→ Page:
I could tell you that's I've enjoyed the sport of Nordic skiing since I was kid. that you can do it anywhere there's snow... last winter they could used ski's over in Atlanta... I could also say it's a great way to keep in shape over the colder months... and how with cross country skiing you don't have those long lines for the ski lifts... would it help if I said it's something you can do with your kids?

Not buying it uha? how about I give ya two good reasons to give it a try?

Interested now? What can I say... I know how to motivate ...

To get the most out of your skiing experience proper fitting equipment is essential.

Ski Length
A traditional rule for ski length is to lift your arm above the head and have the tip of the ski come to the wrist. If you’re petit go 5cm shorter or 5cm longer if your heavy. The newer mid-length skis can fit as the same as your body height and even shorter.

Pole Height
Classic ski poles should not be above shoulder height. One rule is that the pole should fit snugly underneath the arm pit.

Opt for the Salomon Profile™ or NNN™ boots for groomed trail skiing. They provide more downhill control than the older style 75mm boots. Wear a medium weight wool hiking sock and have at least 1⁄4 inch of room in front of the toes.

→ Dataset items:
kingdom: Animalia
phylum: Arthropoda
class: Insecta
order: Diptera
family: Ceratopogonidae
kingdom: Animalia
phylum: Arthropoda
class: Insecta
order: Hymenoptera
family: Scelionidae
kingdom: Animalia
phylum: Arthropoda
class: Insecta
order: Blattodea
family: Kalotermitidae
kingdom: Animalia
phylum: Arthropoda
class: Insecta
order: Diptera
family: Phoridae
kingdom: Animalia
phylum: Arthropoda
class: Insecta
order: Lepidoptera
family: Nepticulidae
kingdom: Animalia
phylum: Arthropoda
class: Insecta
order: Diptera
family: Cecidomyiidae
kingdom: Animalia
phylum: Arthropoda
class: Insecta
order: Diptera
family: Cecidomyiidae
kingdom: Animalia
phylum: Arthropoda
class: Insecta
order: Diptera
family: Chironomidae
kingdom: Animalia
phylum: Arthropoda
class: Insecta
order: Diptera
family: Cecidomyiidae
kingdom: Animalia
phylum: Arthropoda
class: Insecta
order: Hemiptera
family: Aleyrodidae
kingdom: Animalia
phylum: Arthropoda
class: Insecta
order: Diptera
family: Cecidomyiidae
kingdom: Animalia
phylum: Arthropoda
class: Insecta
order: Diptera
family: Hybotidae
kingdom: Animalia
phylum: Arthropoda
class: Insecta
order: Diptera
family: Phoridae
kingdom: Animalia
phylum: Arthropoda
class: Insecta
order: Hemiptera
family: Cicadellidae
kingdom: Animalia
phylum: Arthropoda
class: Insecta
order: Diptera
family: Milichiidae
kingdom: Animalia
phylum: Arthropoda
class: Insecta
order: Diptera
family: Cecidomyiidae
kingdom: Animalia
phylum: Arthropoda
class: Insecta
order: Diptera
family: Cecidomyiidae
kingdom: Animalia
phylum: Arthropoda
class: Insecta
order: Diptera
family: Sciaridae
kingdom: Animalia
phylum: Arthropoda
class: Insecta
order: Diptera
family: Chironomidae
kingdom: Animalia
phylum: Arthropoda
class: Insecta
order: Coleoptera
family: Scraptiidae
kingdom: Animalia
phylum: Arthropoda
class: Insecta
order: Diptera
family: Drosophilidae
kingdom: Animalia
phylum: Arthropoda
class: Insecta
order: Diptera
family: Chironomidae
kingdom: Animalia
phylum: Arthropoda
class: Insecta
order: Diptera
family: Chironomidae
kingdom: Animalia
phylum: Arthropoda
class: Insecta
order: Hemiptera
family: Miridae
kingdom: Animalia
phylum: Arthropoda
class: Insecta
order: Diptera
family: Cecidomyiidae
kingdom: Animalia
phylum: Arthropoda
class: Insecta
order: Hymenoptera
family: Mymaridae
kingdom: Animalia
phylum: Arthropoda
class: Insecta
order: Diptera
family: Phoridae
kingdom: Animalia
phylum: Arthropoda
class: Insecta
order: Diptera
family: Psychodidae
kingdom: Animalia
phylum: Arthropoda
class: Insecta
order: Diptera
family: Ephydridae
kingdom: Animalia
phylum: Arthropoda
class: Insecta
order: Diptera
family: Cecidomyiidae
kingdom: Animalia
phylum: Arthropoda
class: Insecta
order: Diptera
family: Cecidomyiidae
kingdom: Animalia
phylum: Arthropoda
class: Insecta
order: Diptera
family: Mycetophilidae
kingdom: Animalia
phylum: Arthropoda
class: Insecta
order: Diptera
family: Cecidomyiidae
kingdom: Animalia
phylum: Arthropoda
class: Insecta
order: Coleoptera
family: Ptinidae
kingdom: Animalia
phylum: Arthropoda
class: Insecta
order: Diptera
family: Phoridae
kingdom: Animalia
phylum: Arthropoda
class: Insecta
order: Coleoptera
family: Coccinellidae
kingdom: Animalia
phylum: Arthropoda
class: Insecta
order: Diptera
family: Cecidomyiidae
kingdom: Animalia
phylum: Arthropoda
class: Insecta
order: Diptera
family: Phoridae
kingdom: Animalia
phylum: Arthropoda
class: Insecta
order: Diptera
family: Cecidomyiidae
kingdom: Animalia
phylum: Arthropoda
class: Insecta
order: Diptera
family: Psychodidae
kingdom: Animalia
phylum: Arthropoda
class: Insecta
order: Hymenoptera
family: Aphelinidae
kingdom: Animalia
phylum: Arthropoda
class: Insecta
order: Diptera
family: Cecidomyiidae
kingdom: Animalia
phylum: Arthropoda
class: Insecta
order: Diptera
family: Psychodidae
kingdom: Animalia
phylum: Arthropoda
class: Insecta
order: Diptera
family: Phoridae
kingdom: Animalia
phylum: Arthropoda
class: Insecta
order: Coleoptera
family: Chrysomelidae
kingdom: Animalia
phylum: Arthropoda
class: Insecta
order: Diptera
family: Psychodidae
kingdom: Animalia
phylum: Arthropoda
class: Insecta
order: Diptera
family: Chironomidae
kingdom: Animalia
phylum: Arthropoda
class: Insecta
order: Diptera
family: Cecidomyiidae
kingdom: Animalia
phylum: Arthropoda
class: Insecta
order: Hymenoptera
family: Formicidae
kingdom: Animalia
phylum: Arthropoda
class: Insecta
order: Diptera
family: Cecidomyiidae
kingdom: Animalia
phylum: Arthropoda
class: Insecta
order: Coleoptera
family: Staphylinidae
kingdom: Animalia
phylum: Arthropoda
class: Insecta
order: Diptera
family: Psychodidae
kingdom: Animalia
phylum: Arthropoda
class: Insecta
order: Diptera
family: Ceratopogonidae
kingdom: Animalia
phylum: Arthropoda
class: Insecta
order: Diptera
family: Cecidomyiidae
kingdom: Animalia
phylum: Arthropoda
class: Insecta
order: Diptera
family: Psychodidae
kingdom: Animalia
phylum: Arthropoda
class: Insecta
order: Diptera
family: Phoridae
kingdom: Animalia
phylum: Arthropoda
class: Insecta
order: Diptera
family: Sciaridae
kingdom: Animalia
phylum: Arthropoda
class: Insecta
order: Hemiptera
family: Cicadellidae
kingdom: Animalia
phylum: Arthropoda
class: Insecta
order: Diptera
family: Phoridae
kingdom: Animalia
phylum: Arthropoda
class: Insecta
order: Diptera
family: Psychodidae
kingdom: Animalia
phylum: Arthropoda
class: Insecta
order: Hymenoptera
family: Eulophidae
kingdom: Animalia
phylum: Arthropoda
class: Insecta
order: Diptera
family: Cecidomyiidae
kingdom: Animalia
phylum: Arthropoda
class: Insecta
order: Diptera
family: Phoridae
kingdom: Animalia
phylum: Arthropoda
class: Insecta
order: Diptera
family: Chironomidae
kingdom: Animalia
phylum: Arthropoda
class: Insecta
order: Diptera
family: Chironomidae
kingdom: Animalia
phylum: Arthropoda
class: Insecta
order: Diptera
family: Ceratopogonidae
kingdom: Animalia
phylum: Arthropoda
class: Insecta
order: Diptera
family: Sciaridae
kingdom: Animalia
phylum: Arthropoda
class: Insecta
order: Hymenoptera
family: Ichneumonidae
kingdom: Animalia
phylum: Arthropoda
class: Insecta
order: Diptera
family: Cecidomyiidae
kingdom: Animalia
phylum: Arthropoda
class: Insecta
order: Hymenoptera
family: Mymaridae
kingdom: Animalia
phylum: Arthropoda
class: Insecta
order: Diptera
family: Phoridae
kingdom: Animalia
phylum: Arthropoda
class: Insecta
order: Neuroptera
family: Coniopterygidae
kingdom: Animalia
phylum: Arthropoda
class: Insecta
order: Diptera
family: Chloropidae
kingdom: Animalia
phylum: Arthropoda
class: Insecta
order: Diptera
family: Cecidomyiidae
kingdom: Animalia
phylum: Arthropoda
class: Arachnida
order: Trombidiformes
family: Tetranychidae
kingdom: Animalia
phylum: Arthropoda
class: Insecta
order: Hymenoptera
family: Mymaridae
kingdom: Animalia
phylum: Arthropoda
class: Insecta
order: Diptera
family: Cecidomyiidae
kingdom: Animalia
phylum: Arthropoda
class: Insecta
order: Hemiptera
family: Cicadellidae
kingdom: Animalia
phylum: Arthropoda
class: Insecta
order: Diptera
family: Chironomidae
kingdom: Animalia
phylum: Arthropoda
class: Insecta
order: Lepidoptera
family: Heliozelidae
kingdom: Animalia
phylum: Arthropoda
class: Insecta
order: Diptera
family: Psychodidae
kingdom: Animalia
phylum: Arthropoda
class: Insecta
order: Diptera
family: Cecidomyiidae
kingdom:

→ Required work:
**A)** In the Nordic skiing text, how much room should you have in front of your toes in your boots?
**B)** Pick up the Nordic skiing text after its last sentence and keep going in the same voice.

→ Expected results:
**A)** At least 1/4 inch.

**B)**
The Backcountry will teach you more than you ever wanted to know the equipment we use... don't let it overwhelm ya...Baby steps man, baby steps.

While on the subject of equipment... when it comes to Cross Country ski's there's basically two types

Wax and Waxless... as you can see in the photo the wax type has a smooth flat bottom... As a beginner or a more casual skier, you'll want to look for the Waxless types of ski's.

There's all kinds of different profiles and each maker claims theirs is the absolute best ever... maybe so... but the reason I suggest to use the waxless type is there's less maintenance as in no need to wax your skis might not ever need to use a skin to climb a hill either... just put em on and go...

Later if you want to try racing or Biathlon
you can try out the sleeker faster ski's But I'm trying to give you all and easy way to get started. So remember that word "Waxless"

As for the how to ski part of this... No, I'm gonna spend all day writing up a how too guide, what are you nuts?
Here's a place to start this guy put together a really good how too for a diagonal stride for beginners. Once you get that down he even goes into the kick glide.
I's easy ---Do the Cha-cha, 1-2, 1-2-3,Glide...1-2, 1-2-3,Glide... You can Cha-cha right?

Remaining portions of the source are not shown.